-------- Extracted text

EURACTIV — 2025-02-18
News from Brussels
Brussels is gearing up to unveil a bold six-step plan to shield heavy industry and stake its claim in clean-tech, according to a draft seen by Euractiv.
Unveiled by Ursula von der Leyen ahead of her July re-election, the Clean Industrial Deal will be presented by her vice-presidents Teresa Ribera and Stéphane Séjourné next Wednesday.
The plan will define the EU's attempt to compete with China and the US for maintaining industrial production.
"Europe’s industrial base is central to our identity and essential for our competitiveness," the draft obtained by Euractiv states.
The plan identifies six factors called "business drivers": cheap energy, lead markets, financing, circularity and access to materials, global markets and skills.
But the most pressing question remains unanswered: money.
"EU industry requires immediate access to capital," as the document stresses.

----------------

* **Short exercise A**
For each statement, say whether it agrees with the Clean Industrial Deal article, answering yes or no and quoting the words of the article that decide it. (i) Teresa Ribera and Stéphane Séjourné will present the plan. (ii) The plan names five business drivers. (iii) The draft settles the question of money.
* **Short exercise B**
Please translate this sentence from the Clean Industrial Deal article into Spanish: "The plan will define the EU's attempt to compete with China and the US for maintaining industrial production."
The lines that come next are from a different source.

-------- Items

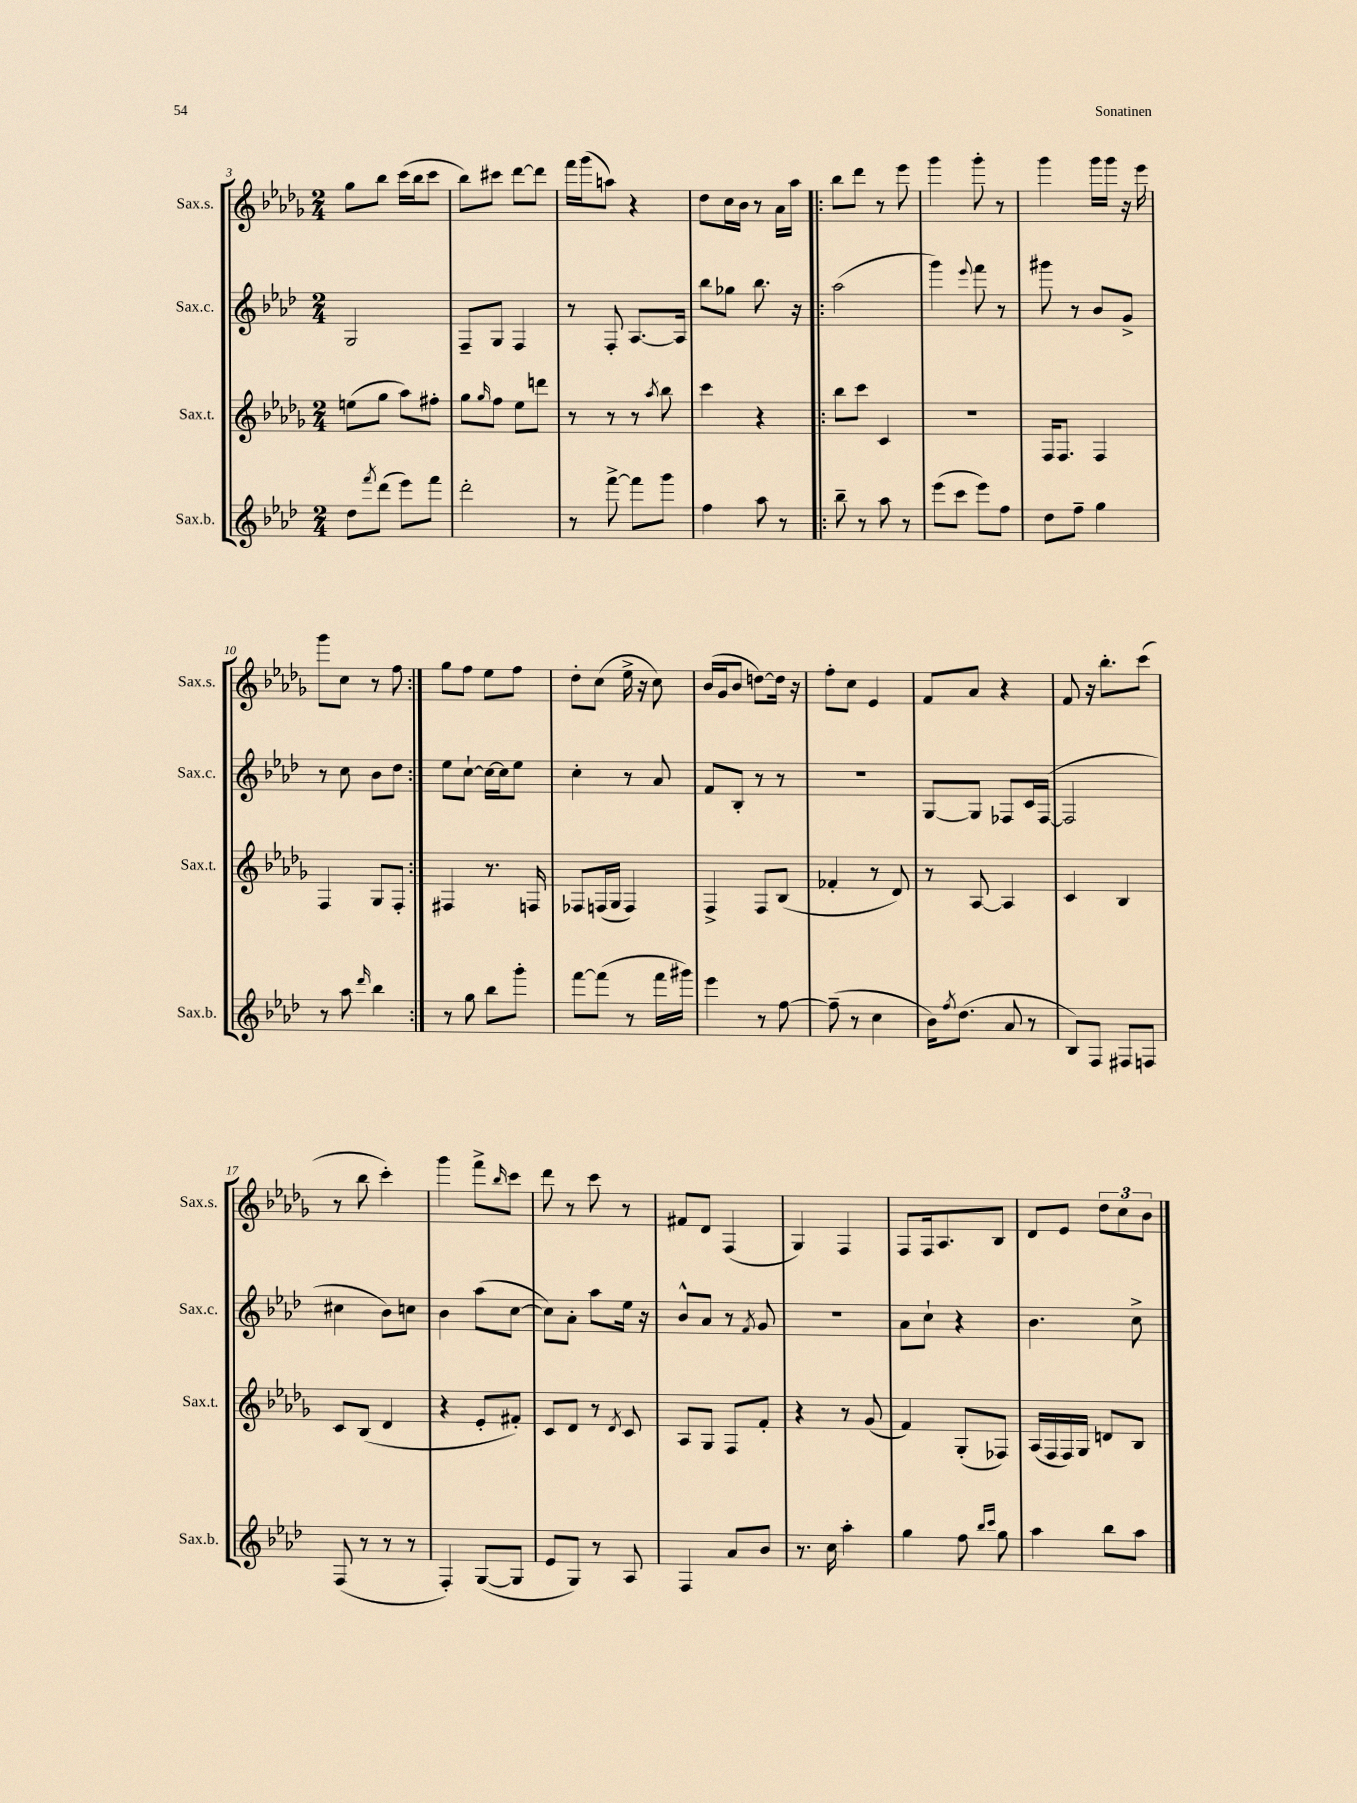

**kern	**kern	**kern	**kern
*staff4	*staff3	*staff2	*staff1
*clefG2	*clefG2	*clefG2	*clefG2
*k[b-e-a-d-]	*k[b-e-a-d-g-]	*k[b-e-a-d-]	*k[b-e-a-d-g-]
*M2/4	*M2/4	*M2/4	*M2/4
8dd-	(8ee	2G	8gg-
8qfff	.	.	.
(8ddd-	8gg-	.	8bb-
8eee-)	8aa-)	.	(16ccc
.	.	.	16bb-
8fff	8ff#'	.	8ccc
=	=	=	=
2ddd-'	8gg-	8F~	8bb-)
.	16qqgg-	.	.
.	8ff	8G	8ccc#
.	8ee-	4F	[8ddd-
.	8ddd	.	8ddd-]
=	=	=	=
8r	8r	8r	16fff
.	.	.	(16ggg-
[8fff^	8r	8F'	8aa)
8fff]	8r	[8.A-	4r
.	8qaa-	.	.
8ggg	8bb-	.	.
.	.	16A-]	.
=	=	=	=
4ff	4ccc	8bb-	8dd-
.	.	8gg-	16cc
.	.	.	16b-
8aa-	4r	8.bb-	8r
8r	.	.	16a-
.	.	16r	16aa-
=!|:	=!|:	=!|:	=!|:
8bb-~	8bb-	(2aa-	8bb-
8r	8ccc	.	8ddd-
8aa-	4c	.	8r
8r	.	.	8eee-
=	=	=	=
(8eee-	2r	4ggg)	4ggg-
8ccc	.	.	.
.	.	8qqeee-	.
8eee-)	.	8fff	8ggg-'
8ff	.	8r	8r
=	=	=	=
8dd-	16F	8ggg#	4ggg-
.	8.F	.	.
8ff~	.	8r	.
4gg	4F	8b-	16ggg-
.	.	.	16ggg-
.	.	8g^	16r
.	.	.	16eee-
=	=	=	=
8r	4F	8r	8ggg-
8aa-	.	8cc	8cc
16qqddd-	.	.	.
4bb-	8G-	8b-	8r
.	8F'	8dd-	8ff
=:|!	=:|!	=:|!	=:|!
8r	4F#	8ee-	8gg-
8gg	.	[8cc`	8ff
8bb-	8.r	16cc_	8ee-
.	.	16cc]	.
8ggg'	.	8ee-	8ff
.	16F	.	.
=	=	=	=
[8fff	8F-	4cc'	8dd-'
(8fff]	(16F	.	(8cc
.	16G-	.	.
8r	4F)	8r	16ee-^
.	.	.	16r
16fff	.	8a-	8cc)
16ggg#)	.	.	.
=	=	=	=
4eee-	4F^	8f	(16b-
.	.	.	16g-
.	.	8B-'	8b-
8r	8F	8r	[8dd)
[8ff	(8B-	8r	16dd]
.	.	.	16r
=	=	=	=
(8ff~]	4f-'	2r	8ff'
8r	.	.	8cc
4cc	8r	.	4e-
.	8d-)	.	.
=	=	=	=
16b-)	8r	[8G	8f
8qff	.	.	.
(8.dd-	.	.	.
.	[8A-	8G]	8a-
8a-	4A-]	8F-	4r
8r	.	16c	.
.	.	([16F-	.
=	=	=	=
8B-)	4c	2F-]	8f
8F	.	.	16r
.	.	.	8.bb-'
8F#	4B-	.	.
8F	.	.	(8ccc
=	=	=	=
(8F	8c	4cc#	8r
8r	(8B-	.	8bb-
8r	4d-	8b-)	4ccc')
8r	.	8cc	.
=	=	=	=
4F')	4r	4b-	4ggg-
([8G	8e-'	(8aa-	8fff^
.	.	.	16qqbb-
8G]	8f#')	[8cc	8ccc
=	=	=	=
8e-	8c	8cc])	8ddd-
8G)	8d-	8a-'	8r
8r	8r	8aa-	8ccc
.	8qd-	.	.
8A-	8c	16ee-	8r
.	.	16r	.
=	=	=	=
4F	8A-	8b-^^	8f#
.	8G-	8a-	8d-
8a-	8F	8r	(4F
.	.	8qf	.
8b-	8f'	8g	.
=	=	=	=
8.r	4r	2r	4G-)
16cc	.	.	.
4aa-'	8r	.	4F
.	(8g-	.	.
=	=	=	=
4gg	4f)	8a-	8F
.	.	8cc`	16F
.	.	.	8.A-
8ff	(8G-'	4r	.
16qqbb-	.	.	.
16qqccc	.	.	.
8gg	8F-)	.	8B-
=	=	=	=
4aa-	(16A-	4.b-	8d-
.	16F	.	.
.	16F)	.	8e-
.	16G-	.	.
8bb-	8d	.	12dd-
.	.	.	12cc
8aa-	8B-	8cc^	.
.	.	.	12b-
==	==	==	==
*-	*-	*-	*-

----------------

* **Written reply A**
(i) Yes: "will be presented by her vice-presidents Teresa Ribera and Stéphane Séjourné next Wednesday"
(ii) No: "The plan identifies six factors called "business drivers""
(iii) No: "But the most pressing question remains unanswered: money."

* **Written reply B**
El plan definirá el intento de la UE de competir con China y EE. UU. por mantener la producción industrial.